Elle parla peu, mais il supposa qu’elle était comme tout le monde étouffée par la loquacité de sa sœur. « Elle parlerait comme sa sœur si elle en avait le loisir, pensait-il ; elle lui ressemble assurément, quoiqu’elle soit mieux, mais cette différence tient à sa jeunesse… » Enfin il n’y avait pas jusqu’au timbre de sa voix, qu’il trouvait pourtant agréable, où il ne reconnût l’accent de sa sœur. Sa conclusion fut qu’elle était une petite fille très forte.

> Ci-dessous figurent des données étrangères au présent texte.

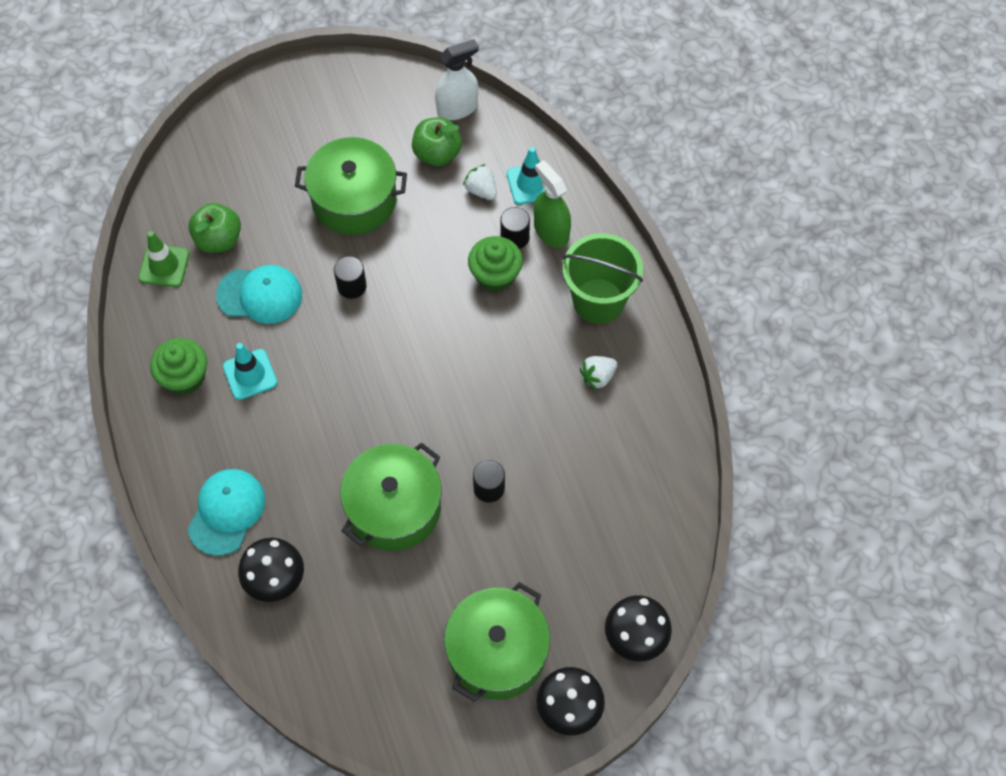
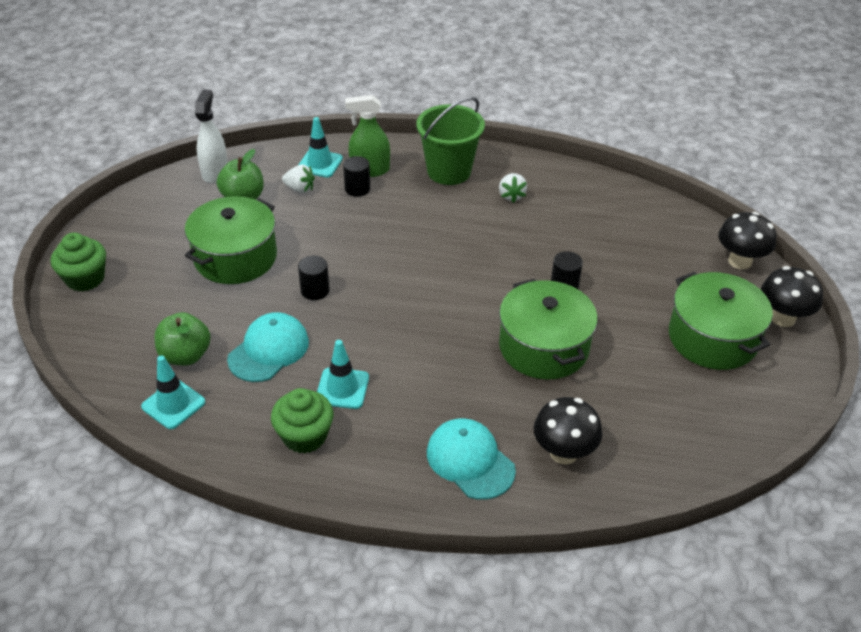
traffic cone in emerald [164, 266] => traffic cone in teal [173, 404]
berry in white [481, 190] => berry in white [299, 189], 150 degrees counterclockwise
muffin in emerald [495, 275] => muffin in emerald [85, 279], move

Le déjeuner était assez avancé, quand Mme de Chandoyseau s’aperçut que le poète anglais qu’elle avait invité en même temps que Mme Belvidera et Dompierre, n’était pas là, et elle fut tout à coup au désespoir, se leva, convoqua tout le personnel de la maison à l’effet de s’enquérir si un accident n’était pas arrivé « au monsieur qui dessinait de si adorables choses, là-bas, en face de l’église, sur la petite place ». Dans le flot de paroles dont elle avait abreuvé ses hôtes, l’objet de sa passion s’était ainsi englouti. Combien de fois avait-elle avoué sous le sceau du secret, aussi bien à l’Italienne qu’à son jeune compatriote, que son âme était tout entière absorbée par cet être insaisissable qui la traitait comme une servante, et qu’elle considérait comme un dieu ! Cependant elle avait oublié qu’il déjeunait avec elle.